In today’s highly competitive business environment, every company seeks to work at their full potential to keep up with competitors and stay in the market. Manager and engineers, therefore, constantly try to develop technologies to improve their product quality. Advancements in online sensing technologies and communication networks have reshaped the competitive landscape of manufacturing
systems, leading to exponential growth of Condition Monitoring (CM) data. High-dimensional data sources can be particularly important in process monitoring and their efficient utilization can help systems reach high accuracy in fault diagnosis and prognosis.

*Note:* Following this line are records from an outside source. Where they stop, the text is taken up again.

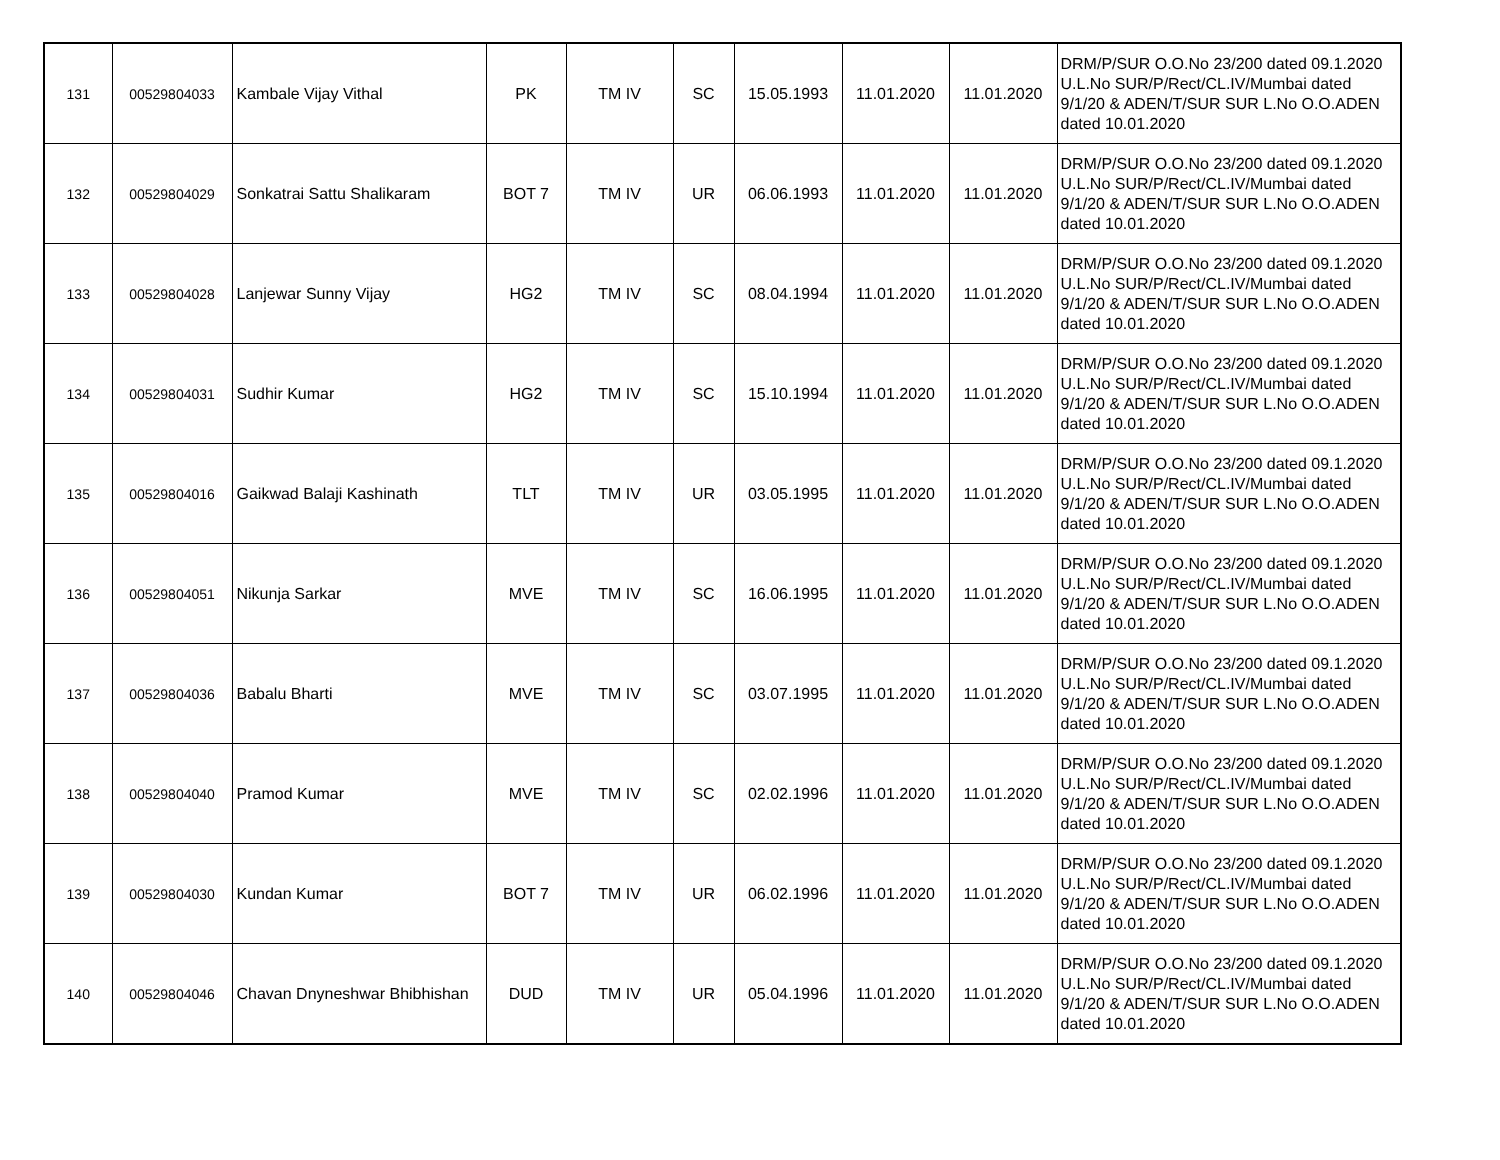| 131 | 00529804033 | Kambale Vijay Vithal | PK | TM IV | SC | 15.05.1993 | 11.01.2020 | 11.01.2020 | DRM/P/SUR O.O.No 23/200 dated 09.1.2020 U.L.No SUR/P/Rect/CL.IV/Mumbai dated 9/1/20 & ADEN/T/SUR SUR L.No O.O.ADEN dated 10.01.2020 |
| 132 | 00529804029 | Sonkatrai Sattu Shalikaram | BOT 7 | TM IV | UR | 06.06.1993 | 11.01.2020 | 11.01.2020 | DRM/P/SUR O.O.No 23/200 dated 09.1.2020 U.L.No SUR/P/Rect/CL.IV/Mumbai dated 9/1/20 & ADEN/T/SUR SUR L.No O.O.ADEN dated 10.01.2020 |
| 133 | 00529804028 | Lanjewar Sunny Vijay | HG2 | TM IV | SC | 08.04.1994 | 11.01.2020 | 11.01.2020 | DRM/P/SUR O.O.No 23/200 dated 09.1.2020 U.L.No SUR/P/Rect/CL.IV/Mumbai dated 9/1/20 & ADEN/T/SUR SUR L.No O.O.ADEN dated 10.01.2020 |
| 134 | 00529804031 | Sudhir Kumar | HG2 | TM IV | SC | 15.10.1994 | 11.01.2020 | 11.01.2020 | DRM/P/SUR O.O.No 23/200 dated 09.1.2020 U.L.No SUR/P/Rect/CL.IV/Mumbai dated 9/1/20 & ADEN/T/SUR SUR L.No O.O.ADEN dated 10.01.2020 |
| 135 | 00529804016 | Gaikwad Balaji Kashinath | TLT | TM IV | UR | 03.05.1995 | 11.01.2020 | 11.01.2020 | DRM/P/SUR O.O.No 23/200 dated 09.1.2020 U.L.No SUR/P/Rect/CL.IV/Mumbai dated 9/1/20 & ADEN/T/SUR SUR L.No O.O.ADEN dated 10.01.2020 |
| 136 | 00529804051 | Nikunja Sarkar | MVE | TM IV | SC | 16.06.1995 | 11.01.2020 | 11.01.2020 | DRM/P/SUR O.O.No 23/200 dated 09.1.2020 U.L.No SUR/P/Rect/CL.IV/Mumbai dated 9/1/20 & ADEN/T/SUR SUR L.No O.O.ADEN dated 10.01.2020 |
| 137 | 00529804036 | Babalu Bharti | MVE | TM IV | SC | 03.07.1995 | 11.01.2020 | 11.01.2020 | DRM/P/SUR O.O.No 23/200 dated 09.1.2020 U.L.No SUR/P/Rect/CL.IV/Mumbai dated 9/1/20 & ADEN/T/SUR SUR L.No O.O.ADEN dated 10.01.2020 |
| 138 | 00529804040 | Pramod Kumar | MVE | TM IV | SC | 02.02.1996 | 11.01.2020 | 11.01.2020 | DRM/P/SUR O.O.No 23/200 dated 09.1.2020 U.L.No SUR/P/Rect/CL.IV/Mumbai dated 9/1/20 & ADEN/T/SUR SUR L.No O.O.ADEN dated 10.01.2020 |
| 139 | 00529804030 | Kundan Kumar | BOT 7 | TM IV | UR | 06.02.1996 | 11.01.2020 | 11.01.2020 | DRM/P/SUR O.O.No 23/200 dated 09.1.2020 U.L.No SUR/P/Rect/CL.IV/Mumbai dated 9/1/20 & ADEN/T/SUR SUR L.No O.O.ADEN dated 10.01.2020 |
| 140 | 00529804046 | Chavan Dnyneshwar Bhibhishan | DUD | TM IV | UR | 05.04.1996 | 11.01.2020 | 11.01.2020 | DRM/P/SUR O.O.No 23/200 dated 09.1.2020 U.L.No SUR/P/Rect/CL.IV/Mumbai dated 9/1/20 & ADEN/T/SUR SUR L.No O.O.ADEN dated 10.01.2020 |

While researches in Statistical Process Control (SPC) tools and Condition-Based Maintenance (CBM) are tremendous, their applications
considering high-dimensional data sets has received less attention due to the complexity and challenging nature of such data and its analysis. This thesis adds to this field by designing a
Deep Learning (DL) based survival analysis model towards CBM in the prognostic context and a DL and SPC based hybrid model for process diagnosis, both using high dimensional data. In the
first part, we a design support system for maintenance decision making by considering degradation signals obtained from CM data. The decision support system in place can predict system’s failure
probability in a smart way. In the second part, a Fast Region-based Convolutional Network (Fast R-CNN) model is applied to monitor the video input data. Then, specific statistical features are derived from the resulting bounding boxes and plotted on the multivariate Exponentially Weighted Moving Average (EWMA) control chart to monitor the process.